NEW YORK, 29 July 2003 – Surrounded by aspiring young soccer stars, manager of Manchester United, Sir Alex Ferguson and four players will lead a soccer clinic today on the UN Lawn. The event celebrates the United for UNICEF partnership, which raised more than £1 million to support UNICEF’s programmes around the globe since 1999.
“Over the past three years, UNICEF has been very fortunate to have Manchester United on our side,” said Carol Bellamy, UNICEF Executive Director. “Football plays a crucial role in supporting and protecting children around the world and we are delighted that Manchester United, through the United for UNICEF partnership, are such enthusiastic supporters in our goal to end child exploitation.”
Sir Alex Ferguson, who has met and talked with children suffering from exploitation said: “Hearing about child exploitation is shocking enough, but meeting children face to face, as the team and I did when we visited a UNICEF-supported project in Bangkok two years ago, really brings home the vulnerability of these innocent victims.” He continued: “Shattered childhoods were being rebuilt at the Bangkok project, and without UNICEF’s support many of the kids there wouldn’t have had a second chance.”
Earlier this year, Manchester United pledged their support to UNICEF for a further three years during which time the partnership will focus on raising awareness about issues linked to child exploitation including child trafficking, commercial sexual exploitation and child labour.

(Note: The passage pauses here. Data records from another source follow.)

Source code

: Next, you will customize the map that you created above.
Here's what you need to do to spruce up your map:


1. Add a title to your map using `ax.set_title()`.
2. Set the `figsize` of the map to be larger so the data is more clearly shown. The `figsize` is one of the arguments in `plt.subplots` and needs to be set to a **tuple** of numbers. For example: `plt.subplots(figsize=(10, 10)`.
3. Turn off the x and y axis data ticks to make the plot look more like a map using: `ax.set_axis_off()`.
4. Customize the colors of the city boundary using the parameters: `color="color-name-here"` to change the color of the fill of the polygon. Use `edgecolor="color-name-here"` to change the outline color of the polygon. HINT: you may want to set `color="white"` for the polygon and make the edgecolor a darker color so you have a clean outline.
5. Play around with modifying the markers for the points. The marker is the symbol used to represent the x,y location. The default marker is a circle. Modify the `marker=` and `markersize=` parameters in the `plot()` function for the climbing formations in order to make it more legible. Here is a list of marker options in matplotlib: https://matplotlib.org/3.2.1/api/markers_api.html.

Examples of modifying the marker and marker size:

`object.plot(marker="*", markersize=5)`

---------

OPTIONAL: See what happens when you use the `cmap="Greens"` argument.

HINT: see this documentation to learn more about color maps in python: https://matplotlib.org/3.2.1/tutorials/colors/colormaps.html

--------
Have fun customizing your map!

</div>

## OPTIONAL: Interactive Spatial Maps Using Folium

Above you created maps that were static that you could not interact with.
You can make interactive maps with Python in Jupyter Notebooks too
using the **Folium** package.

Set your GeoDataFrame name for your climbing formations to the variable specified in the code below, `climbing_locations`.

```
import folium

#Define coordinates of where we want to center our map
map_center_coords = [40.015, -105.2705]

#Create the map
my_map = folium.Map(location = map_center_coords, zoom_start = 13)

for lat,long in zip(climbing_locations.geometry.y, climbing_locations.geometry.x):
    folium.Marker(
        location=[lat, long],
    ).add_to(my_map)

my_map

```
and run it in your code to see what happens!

Sir Alex, together with Roy Carroll, Quinton Fortune, Ryan Giggs and Ole Gunnar Solskjaer will pass on tips to a group of young football players from the Brooklyn Patriots and Manhattan Spirit football teams. UNICEF’s Executive Director, Carol Bellamy, Mrs. Nane Annan, soccer legend Sir Bobby Charlton, UNICEF Goodwill Ambassador George Weah and invited United Nations ambassadors will also be on hand to highlight UNICEF’s work to put an end to the global problem of child exploitation
Football is a universal language for scores of children and teenagers across the globe. They play on football fields, playgrounds, narrow alleys, car parks and refugee camps. But sport is more than a game -- it's a positive lifestyle. It teaches children to trust each other. It lures them away from drugs and violence and provides them with a protective environment -- where they can grow up healthy, fit and self-confident.
UNICEF's experience shows that the power of sport reaches children and young people from all walks of life. Football can even help children recover from the scars of war by providing them with a sense of normality, fostering self-esteem and team spirit.